Breaking News, Indepht Analysis
LINGAYEN –Thirty one individual and corporate owners of 778 fish cages near the 1,200 megawatt power plant in Sual, Pangasinan have been ordered by the Department of Environment and Natural Resources (DENR) to stop their operations.
A cease and desist order has been issued against the 31 fish cage operators whose structures were found outside the allowed 10-hectare mariculture zone in that town and without environment compliance certificates or ECCs from the environment department , Joel Salvador, region I director of the Environment Management Bureau told Governor Amado T. Espino in fax message sent today.
“To date, only eight of these operators have received their orders,” the environment official informed the governor.
A DENR lawyer, Joseph Estrella, was sent by the regional DENR office in San Fernando City, La Union to Sual the other day to serve the agency’s cease and desist order to the cage operators in Sual.
Salvador told the governor that together with the order to stop the illegal fish cages from continuing their business operations, they were also slapped P50,000 in fines for each fish cage.
************
▶ [Given exercise 1] Reproduce the records word for word, starting at their first line and ending at the line that contains "locality: Smithburg.", with both of those lines included.
The news article on the Sual fish cages and the records are unrelated material.

Dataset records:
************
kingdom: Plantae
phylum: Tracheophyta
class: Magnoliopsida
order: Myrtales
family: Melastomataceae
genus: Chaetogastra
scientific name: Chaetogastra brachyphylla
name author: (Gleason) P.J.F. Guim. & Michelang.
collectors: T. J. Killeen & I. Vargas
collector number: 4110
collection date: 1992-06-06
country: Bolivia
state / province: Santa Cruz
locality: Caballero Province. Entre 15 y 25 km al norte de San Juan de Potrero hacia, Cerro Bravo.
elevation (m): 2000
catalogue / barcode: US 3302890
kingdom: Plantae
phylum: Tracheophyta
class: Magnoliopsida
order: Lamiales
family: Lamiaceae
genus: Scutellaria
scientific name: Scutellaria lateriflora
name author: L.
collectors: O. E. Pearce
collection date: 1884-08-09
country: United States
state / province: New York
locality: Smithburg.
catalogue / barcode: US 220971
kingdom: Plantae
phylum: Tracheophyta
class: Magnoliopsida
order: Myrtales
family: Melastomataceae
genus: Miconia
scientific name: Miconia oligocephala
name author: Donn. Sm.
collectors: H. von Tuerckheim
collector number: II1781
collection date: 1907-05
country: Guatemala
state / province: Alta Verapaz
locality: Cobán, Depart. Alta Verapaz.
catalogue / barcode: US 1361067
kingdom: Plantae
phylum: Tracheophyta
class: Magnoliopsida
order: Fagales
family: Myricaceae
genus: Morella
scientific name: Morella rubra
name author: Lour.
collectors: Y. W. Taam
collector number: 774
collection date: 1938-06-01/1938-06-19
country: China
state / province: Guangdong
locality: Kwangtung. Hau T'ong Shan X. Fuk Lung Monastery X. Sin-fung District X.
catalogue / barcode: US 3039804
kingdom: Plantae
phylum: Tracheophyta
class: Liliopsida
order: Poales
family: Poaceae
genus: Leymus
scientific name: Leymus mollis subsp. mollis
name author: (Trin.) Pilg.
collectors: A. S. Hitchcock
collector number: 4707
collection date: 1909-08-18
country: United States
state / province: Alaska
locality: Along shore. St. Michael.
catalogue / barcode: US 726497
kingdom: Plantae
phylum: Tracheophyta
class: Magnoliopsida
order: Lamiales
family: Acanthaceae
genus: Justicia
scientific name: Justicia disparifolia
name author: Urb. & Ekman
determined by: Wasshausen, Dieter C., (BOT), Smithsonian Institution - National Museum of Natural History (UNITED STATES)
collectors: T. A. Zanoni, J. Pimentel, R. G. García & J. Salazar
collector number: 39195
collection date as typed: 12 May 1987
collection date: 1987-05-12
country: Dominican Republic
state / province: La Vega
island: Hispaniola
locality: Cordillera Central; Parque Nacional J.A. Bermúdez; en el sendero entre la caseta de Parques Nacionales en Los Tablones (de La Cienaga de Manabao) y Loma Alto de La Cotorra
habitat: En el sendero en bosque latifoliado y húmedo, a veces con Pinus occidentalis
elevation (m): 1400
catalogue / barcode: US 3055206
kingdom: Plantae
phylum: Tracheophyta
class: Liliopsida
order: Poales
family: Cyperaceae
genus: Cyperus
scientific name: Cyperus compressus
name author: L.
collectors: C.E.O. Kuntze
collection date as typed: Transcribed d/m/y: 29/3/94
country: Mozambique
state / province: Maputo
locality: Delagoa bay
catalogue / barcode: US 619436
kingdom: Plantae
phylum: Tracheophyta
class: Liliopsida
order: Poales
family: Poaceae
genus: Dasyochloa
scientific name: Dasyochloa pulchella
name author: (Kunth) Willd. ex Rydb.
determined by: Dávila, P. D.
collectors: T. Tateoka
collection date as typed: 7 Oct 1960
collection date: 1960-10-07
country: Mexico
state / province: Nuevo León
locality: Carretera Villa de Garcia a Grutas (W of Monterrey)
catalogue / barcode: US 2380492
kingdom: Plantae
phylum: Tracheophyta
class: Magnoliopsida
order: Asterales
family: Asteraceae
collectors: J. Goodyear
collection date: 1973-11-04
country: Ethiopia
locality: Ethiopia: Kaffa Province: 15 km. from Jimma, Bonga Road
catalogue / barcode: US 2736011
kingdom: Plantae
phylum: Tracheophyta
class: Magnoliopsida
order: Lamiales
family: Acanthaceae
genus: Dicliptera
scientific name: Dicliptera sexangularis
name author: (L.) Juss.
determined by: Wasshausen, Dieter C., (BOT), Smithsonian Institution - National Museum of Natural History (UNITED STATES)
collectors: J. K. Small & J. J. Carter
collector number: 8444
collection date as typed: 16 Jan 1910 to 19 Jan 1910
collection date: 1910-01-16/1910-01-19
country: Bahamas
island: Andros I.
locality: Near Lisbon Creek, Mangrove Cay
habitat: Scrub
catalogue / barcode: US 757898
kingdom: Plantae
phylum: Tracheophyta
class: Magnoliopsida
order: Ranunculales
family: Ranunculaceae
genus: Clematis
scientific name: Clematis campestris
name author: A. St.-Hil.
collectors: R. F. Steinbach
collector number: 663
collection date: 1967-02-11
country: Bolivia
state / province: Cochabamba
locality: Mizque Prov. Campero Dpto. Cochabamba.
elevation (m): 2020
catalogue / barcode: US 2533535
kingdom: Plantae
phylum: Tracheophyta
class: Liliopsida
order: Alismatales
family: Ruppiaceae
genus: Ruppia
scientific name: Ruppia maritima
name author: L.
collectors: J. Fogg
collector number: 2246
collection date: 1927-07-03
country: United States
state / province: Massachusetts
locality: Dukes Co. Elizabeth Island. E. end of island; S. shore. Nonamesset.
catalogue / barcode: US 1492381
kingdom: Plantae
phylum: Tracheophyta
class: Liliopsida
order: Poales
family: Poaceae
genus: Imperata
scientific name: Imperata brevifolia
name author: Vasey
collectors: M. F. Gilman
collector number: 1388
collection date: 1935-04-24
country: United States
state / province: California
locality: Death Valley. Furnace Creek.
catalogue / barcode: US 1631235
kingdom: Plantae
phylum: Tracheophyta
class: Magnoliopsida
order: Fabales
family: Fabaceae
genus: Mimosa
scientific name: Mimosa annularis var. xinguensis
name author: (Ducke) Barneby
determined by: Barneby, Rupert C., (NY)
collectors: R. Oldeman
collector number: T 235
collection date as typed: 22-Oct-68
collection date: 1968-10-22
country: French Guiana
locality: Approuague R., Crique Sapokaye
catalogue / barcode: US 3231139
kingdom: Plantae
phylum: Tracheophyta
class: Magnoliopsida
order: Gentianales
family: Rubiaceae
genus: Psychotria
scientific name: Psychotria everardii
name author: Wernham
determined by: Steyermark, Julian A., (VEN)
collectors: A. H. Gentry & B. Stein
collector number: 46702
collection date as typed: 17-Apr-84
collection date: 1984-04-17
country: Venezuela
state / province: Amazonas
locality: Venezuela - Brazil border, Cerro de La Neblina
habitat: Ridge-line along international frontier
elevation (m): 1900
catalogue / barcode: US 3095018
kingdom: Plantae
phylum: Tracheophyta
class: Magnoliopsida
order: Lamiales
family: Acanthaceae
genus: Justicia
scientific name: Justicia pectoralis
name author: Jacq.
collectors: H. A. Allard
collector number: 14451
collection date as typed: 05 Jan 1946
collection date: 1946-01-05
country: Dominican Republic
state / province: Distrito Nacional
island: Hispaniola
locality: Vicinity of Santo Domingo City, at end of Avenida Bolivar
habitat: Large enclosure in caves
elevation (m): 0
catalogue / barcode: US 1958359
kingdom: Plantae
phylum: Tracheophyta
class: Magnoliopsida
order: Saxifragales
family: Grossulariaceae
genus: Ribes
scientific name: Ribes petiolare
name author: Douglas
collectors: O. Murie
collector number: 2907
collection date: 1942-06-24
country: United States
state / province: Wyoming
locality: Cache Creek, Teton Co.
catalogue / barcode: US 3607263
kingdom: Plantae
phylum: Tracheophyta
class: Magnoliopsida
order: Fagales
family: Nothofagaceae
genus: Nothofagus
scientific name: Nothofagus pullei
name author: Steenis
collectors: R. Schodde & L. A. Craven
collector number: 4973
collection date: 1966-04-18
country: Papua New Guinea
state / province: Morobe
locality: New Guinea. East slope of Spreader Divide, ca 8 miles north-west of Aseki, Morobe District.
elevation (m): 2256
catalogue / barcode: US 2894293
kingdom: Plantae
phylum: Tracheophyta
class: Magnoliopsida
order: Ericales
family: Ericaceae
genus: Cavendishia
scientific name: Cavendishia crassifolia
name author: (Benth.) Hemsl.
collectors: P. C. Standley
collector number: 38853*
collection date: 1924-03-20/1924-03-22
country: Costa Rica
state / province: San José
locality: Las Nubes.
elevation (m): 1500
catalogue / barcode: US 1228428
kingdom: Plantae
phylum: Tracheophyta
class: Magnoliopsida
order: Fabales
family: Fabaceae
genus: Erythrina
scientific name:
************
▶ [Given exercise 2] Transcribe the passage of the article on the Sual fish cages starting at "A cease and" and ending at "message sent today.", keeping every word as it appears.

▶ [Reply 1]
kingdom: Plantae
phylum: Tracheophyta
class: Magnoliopsida
order: Myrtales
family: Melastomataceae
genus: Chaetogastra
scientific name: Chaetogastra brachyphylla
name author: (Gleason) P.J.F. Guim. & Michelang.
collectors: T. J. Killeen & I. Vargas
collector number: 4110
collection date: 1992-06-06
country: Bolivia
state / province: Santa Cruz
locality: Caballero Province. Entre 15 y 25 km al norte de San Juan de Potrero hacia, Cerro Bravo.
elevation (m): 2000
catalogue / barcode: US 3302890
kingdom: Plantae
phylum: Tracheophyta
class: Magnoliopsida
order: Lamiales
family: Lamiaceae
genus: Scutellaria
scientific name: Scutellaria lateriflora
name author: L.
collectors: O. E. Pearce
collection date: 1884-08-09
country: United States
state / province: New York
locality: Smithburg.

▶ [Reply 2]
A cease and desist order has been issued against the 31 fish cage operators whose structures were found outside the allowed 10-hectare mariculture zone in that town and without environment compliance certificates or ECCs from the environment department , Joel Salvador, region I director of the Environment Management Bureau told Governor Amado T. Espino in fax message sent today.